Many of the following regulations apply specifically to England and Wales.
- Planning Law affects certain building projects including new houses and some extensions.
- Building Regulations control how many types of building work (including plumbing, heating, ventilation, electrical etc) are carried out. Some types of work are "notifiable" meaning the Local Authority's Building Control Department must be notified before the work is carried out, and a Building Inspector from the department will inspect the work. A fee is charged for this service. If the work is carried out by a professional they may be qualified to self-certify the work, avoiding the need for notification. Guidance on meeting the building regulations is set out in a series of Approved Documents (ADs).
- The Party Wall Act provides a framework for preventing and resolving disputes in relation to party walls, boundary walls (but not timber fences) and excavations near neighbouring buildings. Failing to follow the measures outlined in the Act can leave a DIYer liable for significant costs, and in extremis criminal prosecution for a minor offence. Following the letter of the Act can incur significant costs if the two owners proceeed without agreeing on the work. Many repairs and replacements are done on the basis of verbal agreement. However this exposes the DIYer to the risks of costs of reinstatement, legal fees, and in extremis criminal prosecution for this minor offence. It is thus generally best to carry out work only after written agreement has been obtained in line with the Act: .
- The Building Regulations frequently refer to, and sometimes include material from, British Standards. (These increasingly are merging with European standards.) British Standards are not freely (and legally) available but must be purchased from the British Standards Institution. Most are available for purchase online as PDF files (electronically "watermarked" with the name of the purchaser). One notable exception is BS7671, the regulations covering Electrical installations, published by the IET (formerly IEE: Institute of Electrical Engineers). This is only available as a paper document.
Some public and University libraries carry copies of British Standards or have subscriptions to allow users access to electronic versions online. Academics with Athens accounts can also access online standards.
- Wiring regulations - all new electrical installations started after 1 July 2008 must comply with the 17th Edition of the wiring regulations. Unless exempt from Part P as "minor works", DIY electrical work will need to be covered by a local authority building notice.
- Gardens and boundaries are subject to various regulations. A useful source of guidance is at the Garden Law website. The site gives as examples of the issues it addresses:
- Do I own my fence?
- Can my neighbour make me pay for the repair of the boundary wall?
- Do I need planning permission for decking?
- The neighbours' trees overhang my garden what can I do?
- The roots are causing cracking in my conservatory can I have the tree removed?
- A Tree Preservation Order is being broken.
- Adverse possession of some land - how do I claim it?
- Cats dig up my plants, dogs bark all night, neighbours make my life a misery with their music.

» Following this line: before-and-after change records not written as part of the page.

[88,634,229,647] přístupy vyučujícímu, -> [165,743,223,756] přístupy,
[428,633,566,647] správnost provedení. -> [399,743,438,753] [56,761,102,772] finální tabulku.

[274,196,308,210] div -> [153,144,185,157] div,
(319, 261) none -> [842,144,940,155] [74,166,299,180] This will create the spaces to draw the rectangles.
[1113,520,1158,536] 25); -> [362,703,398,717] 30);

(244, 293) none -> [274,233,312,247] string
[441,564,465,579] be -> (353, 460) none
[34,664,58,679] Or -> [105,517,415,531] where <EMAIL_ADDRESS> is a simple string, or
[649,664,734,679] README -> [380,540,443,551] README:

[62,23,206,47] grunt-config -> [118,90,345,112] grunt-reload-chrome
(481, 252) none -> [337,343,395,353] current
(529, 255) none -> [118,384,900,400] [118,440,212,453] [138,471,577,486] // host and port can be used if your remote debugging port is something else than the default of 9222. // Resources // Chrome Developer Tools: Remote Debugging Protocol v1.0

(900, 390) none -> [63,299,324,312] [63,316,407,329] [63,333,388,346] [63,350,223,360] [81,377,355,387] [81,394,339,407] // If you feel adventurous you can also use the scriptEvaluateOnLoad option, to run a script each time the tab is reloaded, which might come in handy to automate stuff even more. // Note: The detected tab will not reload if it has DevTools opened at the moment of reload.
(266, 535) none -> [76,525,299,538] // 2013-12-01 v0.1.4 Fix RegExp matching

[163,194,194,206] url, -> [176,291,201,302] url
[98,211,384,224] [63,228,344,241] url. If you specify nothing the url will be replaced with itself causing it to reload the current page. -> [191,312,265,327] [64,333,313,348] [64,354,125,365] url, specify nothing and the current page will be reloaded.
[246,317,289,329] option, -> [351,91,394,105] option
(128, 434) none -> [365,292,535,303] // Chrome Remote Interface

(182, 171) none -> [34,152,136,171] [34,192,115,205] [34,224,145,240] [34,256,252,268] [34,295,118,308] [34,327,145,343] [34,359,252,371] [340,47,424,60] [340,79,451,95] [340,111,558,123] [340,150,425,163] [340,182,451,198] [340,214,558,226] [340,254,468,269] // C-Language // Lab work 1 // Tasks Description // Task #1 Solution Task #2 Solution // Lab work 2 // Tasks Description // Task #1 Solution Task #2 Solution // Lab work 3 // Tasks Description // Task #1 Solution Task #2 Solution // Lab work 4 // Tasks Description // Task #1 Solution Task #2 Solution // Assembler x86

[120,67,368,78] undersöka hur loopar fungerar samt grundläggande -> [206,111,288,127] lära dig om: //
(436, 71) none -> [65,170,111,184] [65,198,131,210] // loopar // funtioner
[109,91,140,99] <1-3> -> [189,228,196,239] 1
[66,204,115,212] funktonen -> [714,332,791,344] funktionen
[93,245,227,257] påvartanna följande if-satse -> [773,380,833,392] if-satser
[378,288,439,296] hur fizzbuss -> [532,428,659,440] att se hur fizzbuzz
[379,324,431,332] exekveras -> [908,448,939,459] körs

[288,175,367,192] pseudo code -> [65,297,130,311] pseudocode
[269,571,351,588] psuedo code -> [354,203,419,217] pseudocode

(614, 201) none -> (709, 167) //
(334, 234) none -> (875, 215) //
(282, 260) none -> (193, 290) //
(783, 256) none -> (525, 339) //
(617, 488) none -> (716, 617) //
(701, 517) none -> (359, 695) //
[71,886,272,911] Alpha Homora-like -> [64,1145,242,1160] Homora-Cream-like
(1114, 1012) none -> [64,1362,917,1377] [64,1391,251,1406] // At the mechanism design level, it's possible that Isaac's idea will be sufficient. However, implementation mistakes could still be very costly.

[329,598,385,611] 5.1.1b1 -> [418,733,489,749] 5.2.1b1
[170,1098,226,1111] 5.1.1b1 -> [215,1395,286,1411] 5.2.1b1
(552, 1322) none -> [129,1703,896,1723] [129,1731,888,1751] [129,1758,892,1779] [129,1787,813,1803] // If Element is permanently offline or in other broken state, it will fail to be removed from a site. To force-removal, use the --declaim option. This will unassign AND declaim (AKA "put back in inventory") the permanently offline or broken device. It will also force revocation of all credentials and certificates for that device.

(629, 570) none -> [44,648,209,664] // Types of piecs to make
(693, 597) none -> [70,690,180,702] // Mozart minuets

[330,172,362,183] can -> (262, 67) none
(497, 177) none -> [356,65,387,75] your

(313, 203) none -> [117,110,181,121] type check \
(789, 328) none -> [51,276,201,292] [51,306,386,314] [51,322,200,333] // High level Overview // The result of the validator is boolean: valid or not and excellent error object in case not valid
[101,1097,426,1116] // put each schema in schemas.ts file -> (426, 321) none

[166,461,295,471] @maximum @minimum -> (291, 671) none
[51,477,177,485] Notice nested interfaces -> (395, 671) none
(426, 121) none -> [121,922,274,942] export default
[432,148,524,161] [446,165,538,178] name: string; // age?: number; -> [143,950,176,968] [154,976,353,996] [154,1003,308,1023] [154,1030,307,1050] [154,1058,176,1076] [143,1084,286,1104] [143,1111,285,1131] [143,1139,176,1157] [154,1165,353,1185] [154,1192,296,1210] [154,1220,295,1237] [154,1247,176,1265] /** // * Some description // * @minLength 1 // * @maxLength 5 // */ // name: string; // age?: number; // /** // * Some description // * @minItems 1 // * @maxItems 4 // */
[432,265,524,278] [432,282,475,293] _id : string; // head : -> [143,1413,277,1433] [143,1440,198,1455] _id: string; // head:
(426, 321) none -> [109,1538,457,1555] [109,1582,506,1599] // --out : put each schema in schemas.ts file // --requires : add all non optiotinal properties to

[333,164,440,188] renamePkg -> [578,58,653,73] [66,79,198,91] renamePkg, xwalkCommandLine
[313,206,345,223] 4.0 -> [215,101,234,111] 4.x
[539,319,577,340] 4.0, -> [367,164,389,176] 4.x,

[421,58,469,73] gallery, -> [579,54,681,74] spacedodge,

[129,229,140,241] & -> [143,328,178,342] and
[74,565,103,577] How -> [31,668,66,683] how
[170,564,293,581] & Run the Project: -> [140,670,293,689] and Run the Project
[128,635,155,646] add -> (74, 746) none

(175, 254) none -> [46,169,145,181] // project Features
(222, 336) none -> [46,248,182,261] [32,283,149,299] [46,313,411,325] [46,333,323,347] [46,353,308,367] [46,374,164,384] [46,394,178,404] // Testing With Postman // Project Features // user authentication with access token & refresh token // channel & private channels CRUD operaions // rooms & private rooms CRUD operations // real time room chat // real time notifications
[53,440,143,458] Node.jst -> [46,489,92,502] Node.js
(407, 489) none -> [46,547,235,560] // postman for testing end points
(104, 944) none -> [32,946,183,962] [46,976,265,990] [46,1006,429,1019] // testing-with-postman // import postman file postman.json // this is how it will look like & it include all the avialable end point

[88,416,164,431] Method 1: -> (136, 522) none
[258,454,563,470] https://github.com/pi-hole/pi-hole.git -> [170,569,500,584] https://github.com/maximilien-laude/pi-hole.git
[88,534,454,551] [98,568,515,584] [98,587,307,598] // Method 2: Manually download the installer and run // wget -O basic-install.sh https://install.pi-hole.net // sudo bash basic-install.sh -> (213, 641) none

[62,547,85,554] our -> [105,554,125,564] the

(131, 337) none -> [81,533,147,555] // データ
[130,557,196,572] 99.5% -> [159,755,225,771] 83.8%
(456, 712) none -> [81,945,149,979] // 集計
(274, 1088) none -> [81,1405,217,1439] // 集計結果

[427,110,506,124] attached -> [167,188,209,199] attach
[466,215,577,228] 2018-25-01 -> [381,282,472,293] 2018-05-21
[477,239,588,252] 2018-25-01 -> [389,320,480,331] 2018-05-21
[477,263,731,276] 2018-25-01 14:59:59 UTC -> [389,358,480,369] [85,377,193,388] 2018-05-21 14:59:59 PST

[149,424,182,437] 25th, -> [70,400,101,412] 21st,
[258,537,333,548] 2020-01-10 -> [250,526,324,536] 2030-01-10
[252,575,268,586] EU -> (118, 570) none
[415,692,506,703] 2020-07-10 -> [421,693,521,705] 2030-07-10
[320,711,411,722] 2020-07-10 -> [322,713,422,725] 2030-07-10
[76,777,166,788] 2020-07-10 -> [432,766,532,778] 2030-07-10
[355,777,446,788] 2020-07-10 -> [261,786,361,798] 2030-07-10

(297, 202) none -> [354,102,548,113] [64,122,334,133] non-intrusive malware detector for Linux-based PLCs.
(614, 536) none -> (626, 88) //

- The The Gas Safety (Installation and Use) Regulations 1998 regulate work (including general building work) affecting gas installations and appliances. One aspect of these regulations which comes up frequently in the context of DIY work is whether DIY gas work is legal. This is covered in detail elsewhere but in a nutshell if work is carried out for profit or reward or in the course of business then the person doing it must be Gas Safe (formerly CORGI) registered. If it is purely DIY work done for oneself then the person doing it must be "competent": a term which is not defined by the regulations.
- The The Water Supply (Water Fittings) Regulations 1999 covers much plumbing work with the intention of preventing contamination or waste of water supplies.
- The Water Supply and Sewerage Services (Customer Service Standards) (Amendment) Regulations 1996 concern water suppliers' responsibilities to their customers.
- Various other laws and regulations may apply in specific circumstances such as relating to the use of water from streams or rivers, disposal of wastes, causing nuisance etc.